Hoeveel graden is elk van de stukken?

Neem een van de twaalf stukken en verdeel dat weer in drieën.

c

Hoeveel graden is elk van de stukken?

d

Teken zo goed mogelijk een stukje van 1 ° . Dat is dus het 360ste deel van een keer rond.

4
6

Iemand doet een deur open. De deur wordt over een hoek van 45 ° gedraaid. Op je werkblad staat een bovenaanzicht van de dichte deur.

a

Teken de geopende deur in het bovenaanzicht.

b

Ook als de deur over 135 ° opengedraaid wordt.

3s
5s

Teken een hoek, ongeveer zoals deze.

a

Verzin een manier om die hoek heel precies in twee even grote stukken te verdelen.

b

Je kunt de hoek nu ook in vier even grote stukken verdelen.
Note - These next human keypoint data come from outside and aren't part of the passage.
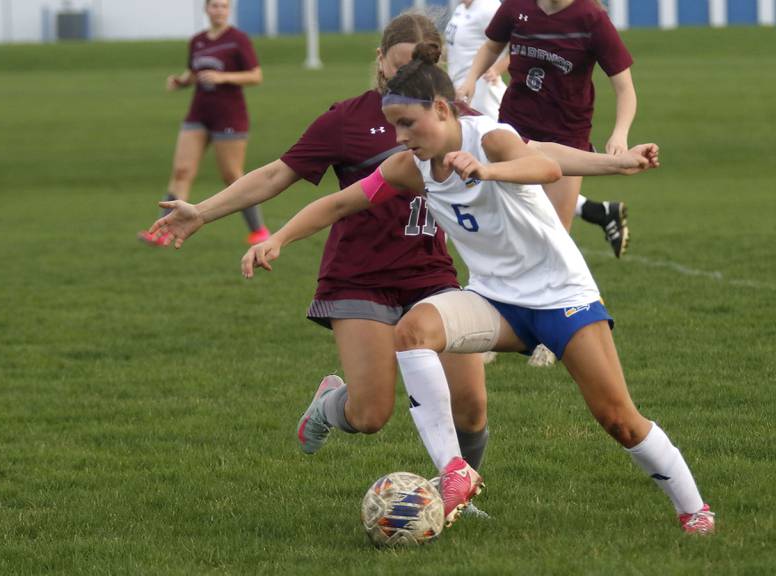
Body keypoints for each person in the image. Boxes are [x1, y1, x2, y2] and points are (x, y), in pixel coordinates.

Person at [239, 43, 715, 535]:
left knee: (619, 419)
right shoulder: (412, 165)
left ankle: (694, 509)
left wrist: (490, 171)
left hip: (561, 298)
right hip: (494, 300)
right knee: (413, 331)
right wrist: (277, 238)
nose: (401, 138)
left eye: (408, 124)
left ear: (441, 109)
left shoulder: (489, 138)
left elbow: (546, 168)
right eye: (395, 126)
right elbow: (339, 204)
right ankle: (454, 473)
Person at [145, 13, 493, 517]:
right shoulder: (348, 119)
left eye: (415, 72)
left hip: (431, 276)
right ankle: (330, 403)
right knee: (371, 413)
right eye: (395, 70)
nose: (403, 83)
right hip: (360, 279)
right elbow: (273, 175)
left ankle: (456, 499)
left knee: (472, 405)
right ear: (378, 61)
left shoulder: (460, 120)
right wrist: (202, 211)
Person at [457, 0, 637, 259]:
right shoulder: (516, 7)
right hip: (515, 130)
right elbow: (490, 46)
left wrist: (620, 133)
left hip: (567, 137)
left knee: (555, 239)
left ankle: (569, 297)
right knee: (510, 231)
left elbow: (625, 88)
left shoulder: (592, 19)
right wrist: (470, 79)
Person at [138, 0, 270, 247]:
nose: (219, 10)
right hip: (198, 114)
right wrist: (180, 81)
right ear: (206, 9)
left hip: (229, 116)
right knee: (181, 172)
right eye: (214, 6)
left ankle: (259, 231)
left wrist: (223, 77)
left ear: (228, 10)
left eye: (223, 6)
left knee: (232, 176)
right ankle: (162, 231)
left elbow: (256, 75)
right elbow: (192, 73)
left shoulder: (238, 39)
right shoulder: (197, 40)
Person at [445, 0, 508, 120]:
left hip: (483, 94)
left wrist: (497, 68)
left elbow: (521, 44)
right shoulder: (461, 8)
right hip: (460, 92)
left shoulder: (489, 8)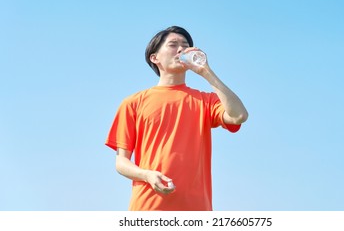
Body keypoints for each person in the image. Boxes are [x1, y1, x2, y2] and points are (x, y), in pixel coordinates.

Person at [105, 26, 248, 211]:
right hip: (148, 208)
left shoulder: (205, 100)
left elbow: (239, 116)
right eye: (173, 45)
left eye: (185, 45)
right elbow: (121, 163)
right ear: (154, 57)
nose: (181, 49)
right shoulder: (133, 103)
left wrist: (207, 73)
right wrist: (147, 175)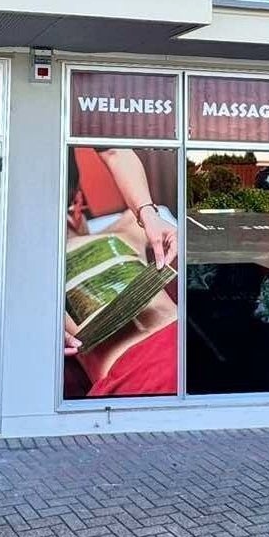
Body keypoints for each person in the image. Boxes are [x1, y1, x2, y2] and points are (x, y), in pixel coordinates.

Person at [63, 147, 179, 397]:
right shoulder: (126, 230)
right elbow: (116, 152)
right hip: (179, 344)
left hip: (129, 376)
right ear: (77, 206)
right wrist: (148, 214)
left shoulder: (28, 279)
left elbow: (115, 152)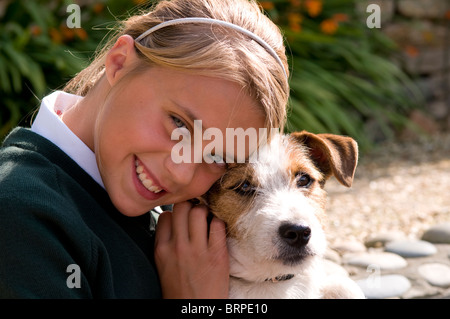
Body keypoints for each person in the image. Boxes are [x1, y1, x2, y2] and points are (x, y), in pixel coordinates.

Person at [0, 0, 289, 298]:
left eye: (219, 157)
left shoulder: (185, 217)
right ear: (119, 62)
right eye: (179, 124)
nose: (181, 172)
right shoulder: (20, 215)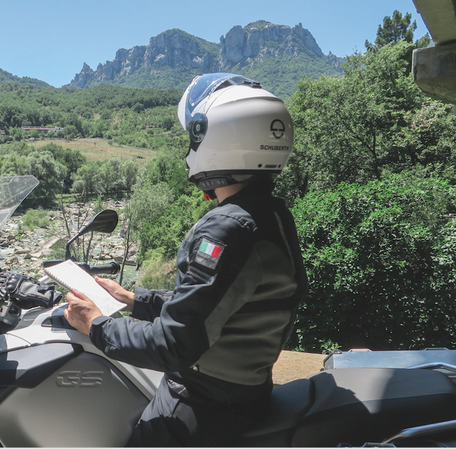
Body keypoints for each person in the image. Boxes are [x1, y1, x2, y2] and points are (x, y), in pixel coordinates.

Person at [64, 73, 308, 447]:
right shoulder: (269, 214)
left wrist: (96, 325)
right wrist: (135, 299)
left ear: (216, 139)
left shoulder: (228, 227)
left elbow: (175, 344)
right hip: (242, 395)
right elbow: (219, 304)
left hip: (203, 404)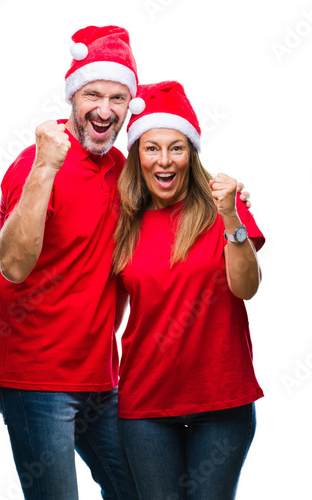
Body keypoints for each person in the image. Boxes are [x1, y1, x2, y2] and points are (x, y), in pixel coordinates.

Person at [0, 25, 141, 500]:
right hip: (36, 379)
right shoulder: (34, 163)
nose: (105, 109)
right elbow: (12, 263)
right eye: (93, 93)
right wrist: (46, 167)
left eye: (118, 97)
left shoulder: (121, 171)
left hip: (101, 378)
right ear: (73, 96)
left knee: (139, 490)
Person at [113, 81, 265, 500]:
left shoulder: (225, 210)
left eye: (176, 147)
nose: (165, 160)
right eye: (151, 148)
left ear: (191, 153)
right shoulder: (122, 223)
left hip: (222, 401)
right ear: (137, 155)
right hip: (145, 407)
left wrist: (231, 217)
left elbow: (246, 287)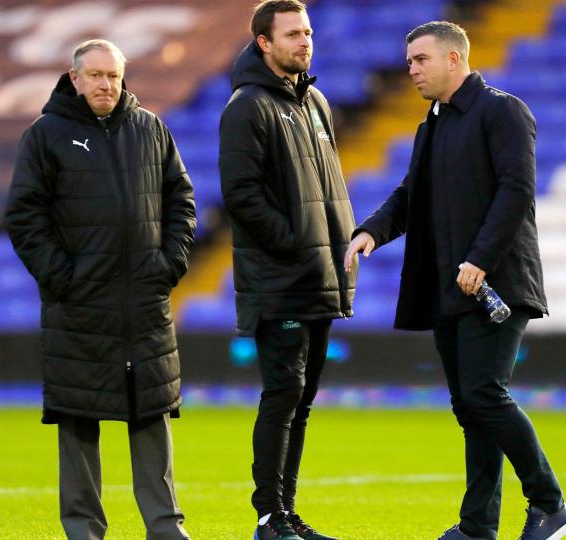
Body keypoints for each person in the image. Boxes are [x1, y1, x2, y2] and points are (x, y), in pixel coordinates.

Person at [344, 21, 566, 540]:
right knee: (471, 407)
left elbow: (516, 192)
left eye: (420, 60)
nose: (411, 70)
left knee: (482, 395)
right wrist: (372, 232)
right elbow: (411, 193)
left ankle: (550, 503)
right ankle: (477, 526)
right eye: (409, 62)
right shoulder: (433, 123)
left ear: (454, 59)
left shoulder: (502, 111)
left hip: (496, 284)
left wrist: (481, 259)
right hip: (452, 287)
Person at [6, 39, 195, 540]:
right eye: (95, 75)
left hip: (144, 302)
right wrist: (61, 277)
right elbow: (24, 217)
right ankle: (84, 529)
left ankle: (165, 526)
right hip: (79, 303)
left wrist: (170, 263)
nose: (106, 84)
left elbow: (182, 199)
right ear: (74, 78)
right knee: (77, 418)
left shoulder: (150, 128)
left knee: (151, 413)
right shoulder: (45, 135)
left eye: (113, 75)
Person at [218, 1, 356, 539]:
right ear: (264, 43)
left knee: (301, 402)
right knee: (283, 395)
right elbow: (241, 195)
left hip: (320, 276)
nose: (305, 41)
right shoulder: (246, 106)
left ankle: (287, 514)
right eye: (293, 33)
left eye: (308, 31)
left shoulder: (315, 101)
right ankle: (268, 516)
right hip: (282, 278)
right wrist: (297, 245)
Hoe?

c

In hoeveel stukken kan het nog meer?

Er is een handige manier om een hoek met de passer te verdubbelen. Of om hem drie of vier of ... keer zo groot te maken.

d

Kun jij die manier bedenken?

4s
6s

Vergelijk de twee hoeken. De linker is duidelijk groter dan de rechter.

Hoeveel keer zo groot ongeveer? Verzin een manier om dat te meten.

De grootte van hoeken
7

Met een meetlat meet je op hoe lang een lijnstuk is. Hoe groot een hoek is meet je met een hoekmeter.

Noteer voor elke pijl hoeveel graden daarbij hoort.

8

Zie hier een hoek van 15 ° .

Schat hoe vaak die hoek van 15 ° in elk van de volgende vier hoeken past.

9
a

Over hoeveel graden draait de grote wijzer van een klok in:

  • één uur?

  • tien minuten?

  • één minuut?

Je kunt je antwoord controleren met applet Klok.

b

Over hoeveel graden draait de kleine wijzer van een klok in:

  • één uur?

  • één minuut?

c

Hoeveel graden is de hoek tussen de wijzers van de klok om:

  • drie uur?

  • zes uur?

  • twee uur?

Je kunt je antwoord weer controleren met applet Klok.

10

De drie hoeken die bij A samenkomen zijn even groot. De vijf hoeken bij B ook. Bij C komen drie hoeken samen. Twee ervan zijn even groot en de derde is recht.

a

Bereken de grootte van elk van de hoeken bij A en de grootte van elk van de hoeken bij B .

b

Bereken ook de grootte van de twee hoeken bij C die niet recht zijn.

Soorten hoeken

Een rechte hoek is een hoek waarvan de benen haaks op elkaar staan. In plaats van haaks zeggen we meestal loodrecht.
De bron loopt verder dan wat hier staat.